Prosecutors reiterated their view on Thursday that Ms. Williams had acted as an “accelerant” at the Capitol attack by marshaling those around her to form a “human battering ram,” pushing through police lines and ultimately forcing their way into the House speaker’s office.
They said that Ms. Williams, who was 22 at the time, had become “obsessed” with the far-right activist Nick Fuentes and the Groyper Army, a white nationalist organization that was a vocal proponent of the false claim that Donald J. Trump won the 2020 election. Ms. Williams boasted about stealing items from the speaker’s office while taking great pains to cover her tracks in the weeks after the riot, prosecutors said.
Ms. Williams’s lawyer, Lori J. Ulrich, told Judge Amy Berman Jackson that Ms. Williams had been “played and manipulated” at an impressionable age and led to believe false claims about the election that were perpetuated by a number of “grown, adult men” such as Mr. Fuentes, her father and Mr. Trump.
Understand the Events on Jan. 6
Ms. Williams said in brief remarks on Thursday that she had become “addicted to the internet” at the time and was seeking acceptance and validation from family and peers when she joined the mob at the Capitol.
“I barely recognize the stupid girl who was yelling at police,” she said.
Judge Jackson delivered a scathing rebuke, discounting claims that Ms. Williams was too young to be held accountable or too slight to have played a dangerous role in confrontations with the police.
The judge described Ms. Williams as acting “like a coxswain on a crew team” during the 90 minutes she spent in the Capitol, citing videos showing her “handpicking” larger, better equipped rioters wearing protective gear, to whom “she gave directions about where to go and how to behave from the minute she got in.”
“She was not just a little waif blowing in the wind,” Judge Jackson said.
Before the hearing, federal prosecutors had sought a sentence of more than seven years, arguing that Ms. Williams had bragged online about her “good tactics” maneuvering others throughout the Capitol. At one point, she told her father they needed to return to Washington on Jan. 20 to “finish the job,” prosecutors said.
The prosecutors also revisited evidence shown in the trial that Ms. Williams had successfully prevented investigators from accessing reams of her text messages and social media posts after the riot, using commercial-grade software to wipe her laptop in what they called an “extensive, calculated and tech-savvy” effort.

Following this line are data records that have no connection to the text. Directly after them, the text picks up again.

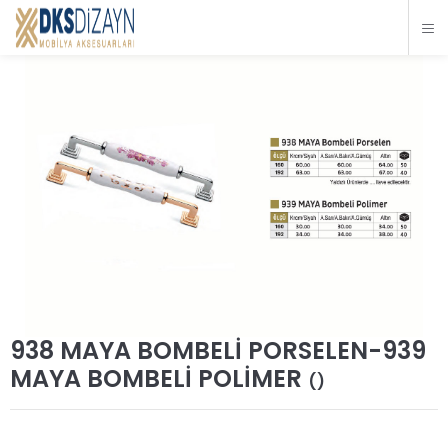
938 MAYA BOMBELİ PORSELEN-939
MAYA BOMBELİ POLİMER
()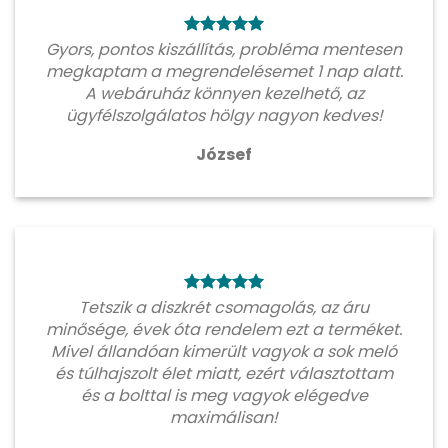
Gyors, pontos kiszállítás, probléma mentesen
megkaptam a megrendelésemet 1 nap alatt.
A webáruház könnyen kezelhető, az
ügyfélszolgálatos hölgy nagyon kedves!
József
Tetszik a diszkrét csomagolás, az áru
minősége, évek óta rendelem ezt a terméket.
Mivel állandóan kimerült vagyok a sok meló
és túlhajszolt élet miatt, ezért választottam
és a bolttal is meg vagyok elégedve
maximálisan!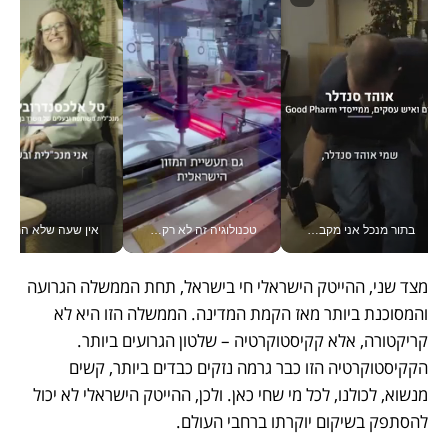
בתור מנכל אני מקבל מאות החלטות ביום, וה- Galaxy Z Fold8 Ultra עוזר לי לחתוך אותן מהר יותר_v
טכנולוגיה זה לא רק בהייטק: גם תעשיית המזון הישראלית מאמצת כלי AI, אוטומציה וניתוח דאטה בזמן אמת
אין שעה שלא התעסקתי במשבר - טל אלכסנדרוביץ’ שגב מנהלת משברים
מצד שני, ההייטק הישראלי חי בישראל, תחת הממשלה הגרועה 
והמסוכנת ביותר מאז הקמת המדינה. הממשלה הזו היא לא 
קריקטורה, אלא קקיסטוקרטיה – שלטון הגרועים ביותר. 
הקקיסטוקרטיה הזו כבר גרמה נזקים כבדים ביותר, קשים 
מנשוא, לכולנו, לכל מי שחי כאן. ולכן, ההייטק הישראלי לא יכול 
להסתפק בשיקום יוקרתו ברחבי העולם.  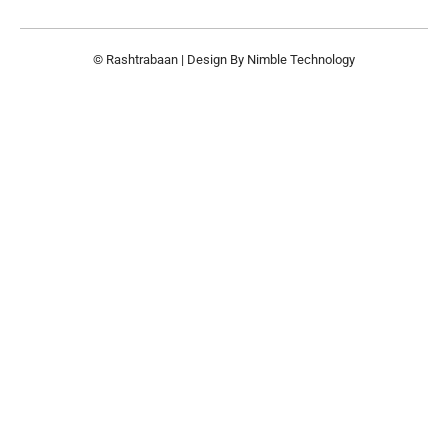
© Rashtrabaan | Design By
Nimble Technology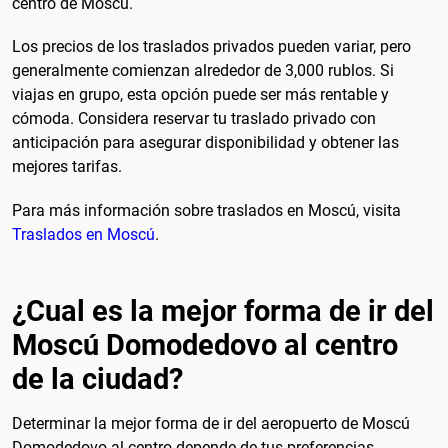
centro de Moscú.
Los precios de los traslados privados pueden variar, pero
generalmente comienzan alrededor de 3,000 rublos. Si
viajas en grupo, esta opción puede ser más rentable y
cómoda. Considera reservar tu traslado privado con
anticipación para asegurar disponibilidad y obtener las
mejores tarifas.
Para más información sobre traslados en Moscú, visita
Traslados en Moscú
.
¿Cual es la mejor forma de ir del
Moscú Domodedovo al centro
de la ciudad?
Determinar la mejor forma de ir del aeropuerto de Moscú
Domodedovo al centro depende de tus preferencias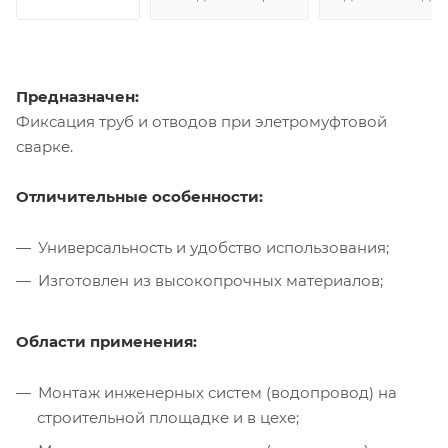
Предназначен:
Фиксация труб и отводов при элетромуфтовой
сварке.
Отличительные особенности:
Универсальность и удобство использования;
Изготовлен из высокопрочных материалов;
Области применения:
Монтаж инженерных систем (водопровод) на
строительной площадке и в цехе;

They urged the judge on Thursday to impose a sentence of at least five years. Ms. Ulrich proposed a sentence of one year and one day.
Before reading the sentence, Judge Jackson listed more than a dozen figures who she said had made positive contributions at a young age, such as Kobe Bryant and Representative Maxwell Alejandro Frost of Florida. The judge repeated Ms. Williams’s words that there was “no justification or excuse” for her conduct.
In addition to Ms. Williams’s three-year sentence, Judge Jackson ordered that she serve another 36 months on supervised release. Any engagement with Mr. Fuentes or other political figures that went beyond protected speech during that period would be considered a violation of her release terms, the judge said.